F. Scott Fitzgerald wrote that, “Switzerland is a country where very few things begin, but many things end” — It’s unfortunate that blockchain was not of his time, as he may have been convinced otherwise!
Although Switzerland has always been a welcoming land for banking and finance, the manner in which the Swiss Government has encouraged the breakneck pace of innovation in ‘Crypto Valley’, the blockchain hub in the canton of Zug, is inspiring. The approach to regulating blockchain adopted by Switzerland has been hailed as exemplary by many, as it embodies great receptiveness and promotes innovation. According to the annual “State of European Tech” report from technology investment firm Atomico, the “Crypto Valley” was fastest-growing tech community in Europe in 2018 — several key factors have played a part in allowing for this development, and there remains more to be done.
At the core of Switzerland’s ability to proactively develop its blockchain industry has been its decentralized political system. The Swiss political system has historically placed great value on personal liberty, resulting in a citizen-controlled political system that is neutral, secure, predictable, and protective. Switzerland is split into twenty six cantons that predominantly have control over taxation, and most decisions in the country are made on a regional level. In addition, given Switzerland’s autonomy from much of European Union law, it is one of the most agile economies on the continent, well-positioned to react efficiently and rapidly to global developments.
Regions are empowered to make decisions quickly and design their government to fit industry. For example, in 2016 Zug became the first city in the world to start accepting taxes in bitcoin and a year following, Crypto Valley announced the launch of a decentralized digital identity framework. The political system has also allowed the Federal Tax Administration in Switzerland to determine that bitcoin is a means of payment, exempting it from VAT charges.
The ability to make decisions quickly and with vigour, backed by institutions that have decades of experience in stable enforcement, is a unique combination. For the blockchain industry, freedom to experiment is essential, and governments worldwide are struggling to make the necessary political changes to cater for this, leaving them stuck with antiquated legislation and political deadlock. When we look at what decisions have been made in Switzerland in such a short period of time, their political model stands unparalleled in its freedom and resilience.
Last December, the Swiss Minister of Finance announced that instead of creating new laws pertaining to blockchain, the Government should adapt existing laws to cater for the new technology. Following this, the Swiss Federal Council adopted a report on the legal framework for blockchain in finance, outlining the suitability of existing law, with certain revisions to be made. In March, the Swiss Federal Council started its consultation period on how this framework should look.
This proactive stance on regulation is unique in a European context, offering a great degree of flexibility. The Swiss government has prioritized shaping existing legislation by consulting the private sector. The Swiss Blockchain Federation, a public-private partnership, was established with this goal in mind, and is a great example of a link between companies in the Crypto Valley and policymakers.

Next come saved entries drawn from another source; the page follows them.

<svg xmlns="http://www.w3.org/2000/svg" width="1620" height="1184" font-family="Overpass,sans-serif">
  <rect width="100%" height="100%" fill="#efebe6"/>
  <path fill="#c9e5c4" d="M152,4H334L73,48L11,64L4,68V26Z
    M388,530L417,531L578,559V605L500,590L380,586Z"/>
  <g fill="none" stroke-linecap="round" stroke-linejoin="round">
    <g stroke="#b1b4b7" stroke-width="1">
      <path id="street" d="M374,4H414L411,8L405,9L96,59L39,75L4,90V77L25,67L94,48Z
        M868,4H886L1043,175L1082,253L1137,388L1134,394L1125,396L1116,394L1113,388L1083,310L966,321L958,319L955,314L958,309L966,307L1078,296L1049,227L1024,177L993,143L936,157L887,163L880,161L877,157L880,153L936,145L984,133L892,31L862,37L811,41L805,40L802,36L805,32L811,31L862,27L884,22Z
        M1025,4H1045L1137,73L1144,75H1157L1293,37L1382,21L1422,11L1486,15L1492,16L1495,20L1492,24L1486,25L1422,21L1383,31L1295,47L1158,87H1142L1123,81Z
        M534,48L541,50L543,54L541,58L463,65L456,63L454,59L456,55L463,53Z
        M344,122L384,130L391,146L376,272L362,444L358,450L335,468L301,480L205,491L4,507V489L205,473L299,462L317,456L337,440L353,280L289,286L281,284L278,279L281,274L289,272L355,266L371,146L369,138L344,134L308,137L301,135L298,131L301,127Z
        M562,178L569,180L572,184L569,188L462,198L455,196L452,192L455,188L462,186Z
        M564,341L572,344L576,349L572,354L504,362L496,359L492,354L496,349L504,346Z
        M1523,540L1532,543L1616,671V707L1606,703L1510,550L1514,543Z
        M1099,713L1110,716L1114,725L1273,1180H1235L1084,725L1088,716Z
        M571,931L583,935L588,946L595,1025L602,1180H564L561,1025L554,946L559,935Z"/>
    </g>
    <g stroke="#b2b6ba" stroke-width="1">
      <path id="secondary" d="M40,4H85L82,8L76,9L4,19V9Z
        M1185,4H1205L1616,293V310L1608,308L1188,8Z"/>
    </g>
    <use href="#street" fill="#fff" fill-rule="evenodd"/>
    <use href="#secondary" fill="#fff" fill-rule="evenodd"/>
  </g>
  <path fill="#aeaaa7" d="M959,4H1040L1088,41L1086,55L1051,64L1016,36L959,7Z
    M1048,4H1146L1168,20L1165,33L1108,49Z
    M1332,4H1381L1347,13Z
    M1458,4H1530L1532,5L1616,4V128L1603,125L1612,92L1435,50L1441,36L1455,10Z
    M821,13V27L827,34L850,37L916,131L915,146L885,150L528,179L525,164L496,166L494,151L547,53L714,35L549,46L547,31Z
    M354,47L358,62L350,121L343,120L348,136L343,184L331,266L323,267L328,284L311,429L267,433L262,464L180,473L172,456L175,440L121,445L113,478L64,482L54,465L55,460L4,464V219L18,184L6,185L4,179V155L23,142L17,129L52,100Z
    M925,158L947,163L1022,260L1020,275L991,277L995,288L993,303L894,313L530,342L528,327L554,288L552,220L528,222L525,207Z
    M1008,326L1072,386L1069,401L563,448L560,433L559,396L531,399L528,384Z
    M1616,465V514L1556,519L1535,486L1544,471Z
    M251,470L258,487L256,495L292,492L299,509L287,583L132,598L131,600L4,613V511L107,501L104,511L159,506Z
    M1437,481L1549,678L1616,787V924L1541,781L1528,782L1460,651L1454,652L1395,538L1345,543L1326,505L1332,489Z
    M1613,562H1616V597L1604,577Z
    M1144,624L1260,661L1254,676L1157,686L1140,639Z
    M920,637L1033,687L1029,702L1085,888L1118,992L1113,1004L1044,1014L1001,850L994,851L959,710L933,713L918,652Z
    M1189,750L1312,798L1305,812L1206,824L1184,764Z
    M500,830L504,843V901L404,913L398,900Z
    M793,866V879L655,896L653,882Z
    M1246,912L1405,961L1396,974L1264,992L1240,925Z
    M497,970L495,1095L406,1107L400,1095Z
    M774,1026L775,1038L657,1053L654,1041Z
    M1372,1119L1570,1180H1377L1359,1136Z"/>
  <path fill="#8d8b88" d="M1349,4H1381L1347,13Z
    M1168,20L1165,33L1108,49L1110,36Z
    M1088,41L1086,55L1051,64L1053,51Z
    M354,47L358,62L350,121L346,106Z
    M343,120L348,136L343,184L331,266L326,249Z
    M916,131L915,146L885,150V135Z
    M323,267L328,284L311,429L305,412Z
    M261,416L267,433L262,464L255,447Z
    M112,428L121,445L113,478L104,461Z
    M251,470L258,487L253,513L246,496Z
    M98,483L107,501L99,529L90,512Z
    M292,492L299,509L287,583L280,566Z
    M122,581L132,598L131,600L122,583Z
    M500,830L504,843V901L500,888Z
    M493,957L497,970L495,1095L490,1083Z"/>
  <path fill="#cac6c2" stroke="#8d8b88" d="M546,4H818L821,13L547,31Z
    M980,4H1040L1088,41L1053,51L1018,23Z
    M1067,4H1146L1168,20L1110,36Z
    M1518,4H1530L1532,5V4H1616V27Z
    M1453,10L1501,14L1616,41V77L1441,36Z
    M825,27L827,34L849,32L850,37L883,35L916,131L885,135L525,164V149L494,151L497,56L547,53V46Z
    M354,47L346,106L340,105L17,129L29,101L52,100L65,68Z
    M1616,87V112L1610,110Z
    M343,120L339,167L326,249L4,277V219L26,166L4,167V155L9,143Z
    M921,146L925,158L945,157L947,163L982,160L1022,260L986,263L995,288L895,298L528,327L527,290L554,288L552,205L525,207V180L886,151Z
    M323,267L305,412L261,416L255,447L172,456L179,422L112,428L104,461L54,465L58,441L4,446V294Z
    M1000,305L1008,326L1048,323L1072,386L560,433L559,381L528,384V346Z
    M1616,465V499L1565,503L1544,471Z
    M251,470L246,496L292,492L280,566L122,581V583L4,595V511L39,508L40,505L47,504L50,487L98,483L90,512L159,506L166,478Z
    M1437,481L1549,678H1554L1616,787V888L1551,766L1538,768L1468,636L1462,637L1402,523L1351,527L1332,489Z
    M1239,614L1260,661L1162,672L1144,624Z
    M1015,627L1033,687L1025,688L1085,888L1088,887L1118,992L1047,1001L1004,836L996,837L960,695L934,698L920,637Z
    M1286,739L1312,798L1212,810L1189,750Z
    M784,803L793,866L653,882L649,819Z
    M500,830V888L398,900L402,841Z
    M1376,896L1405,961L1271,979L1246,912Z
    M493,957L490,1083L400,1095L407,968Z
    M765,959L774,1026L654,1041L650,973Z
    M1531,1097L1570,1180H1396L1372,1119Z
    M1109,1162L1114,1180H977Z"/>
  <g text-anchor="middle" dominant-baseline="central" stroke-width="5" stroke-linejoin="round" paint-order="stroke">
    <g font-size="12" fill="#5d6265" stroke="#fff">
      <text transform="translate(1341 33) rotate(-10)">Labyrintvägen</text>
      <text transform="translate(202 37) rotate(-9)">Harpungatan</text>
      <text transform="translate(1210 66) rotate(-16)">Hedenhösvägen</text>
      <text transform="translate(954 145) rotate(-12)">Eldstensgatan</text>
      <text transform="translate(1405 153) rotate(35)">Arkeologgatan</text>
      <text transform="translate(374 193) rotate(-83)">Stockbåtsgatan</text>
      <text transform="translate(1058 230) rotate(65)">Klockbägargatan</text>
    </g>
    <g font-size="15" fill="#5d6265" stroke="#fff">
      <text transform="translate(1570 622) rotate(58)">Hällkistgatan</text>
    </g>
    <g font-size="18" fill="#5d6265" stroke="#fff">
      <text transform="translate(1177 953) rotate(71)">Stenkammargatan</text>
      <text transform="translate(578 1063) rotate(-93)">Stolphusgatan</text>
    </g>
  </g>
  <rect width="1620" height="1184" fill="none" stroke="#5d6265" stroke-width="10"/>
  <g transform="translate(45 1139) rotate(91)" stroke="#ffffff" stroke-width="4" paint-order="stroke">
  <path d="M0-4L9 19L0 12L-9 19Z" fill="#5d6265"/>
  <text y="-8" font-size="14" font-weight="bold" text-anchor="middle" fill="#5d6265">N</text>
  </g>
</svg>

In a similar vein, The Swiss financial market regulator, FINMA, promotes self-regulation over top-down regulation, and is transparent and easily accessible for developing the policy of the future. In Crypto Valley, this self-regulatory environment has been instrumental in allowing for rapid growth, and most importantly and has not created a slow, stifling business climate where legislation is catching up with innovation. This regulatory malleability is a key reason why Switzerland is ahead of the curve in terms of regulation of distributed ledger technology, catering for new ideas and innovation.
The business environment
Aside from creating a suitable political and legal framework for growth in blockchain, Switzerland is a host to a ripe business environment and ecosystem of traditional finance. Home to several leading ventures capital firms, Swiss startups received almost 1.24 billion francs (close to USD 1.25 billion) of venture capital during 2018, nearly 32% more than in 2017. Boasting outstanding business networks, low taxation, low corruption, and an excellent education system, Switzerland is the ideal location for any blockchain business entering into the new economy.
From a macroeconomic perspective, the Swiss Franc has been a strong and reliable store of value, in a country with low debt levels and independent monetary policy. In recent years, the stability of the economy and currency has formed a solid bedrock of the new economy, providing reassurance to businesses and investors alike. In the crypto world, the recent growth of stablecoins is reflective of the need for this stability and I see a real market for this in Switzerland.
Despite the great success that Switzerland has developed, there are undoubtedly areas for improvement. Highlighted recently by Zug’s Finance Director, Heinz Taennler, companies are relocating their banking activities to other jurisdictions. The Crypto Valley region has struggled with banks refusing to open accounts for businesses and he says companies may leave if the government does not take steps to give them access.
Switzerland has been a leader in cryptocurrency and blockchain regulation for some time now, and the reasons highlighted here are only a handful. If F. Scott Fitzgerald could bear witness to the growth of blockchain in the Crypto Valley, he would see only the beginning of a revolutionary technology being developed from the ground up, with encouragement from the top down!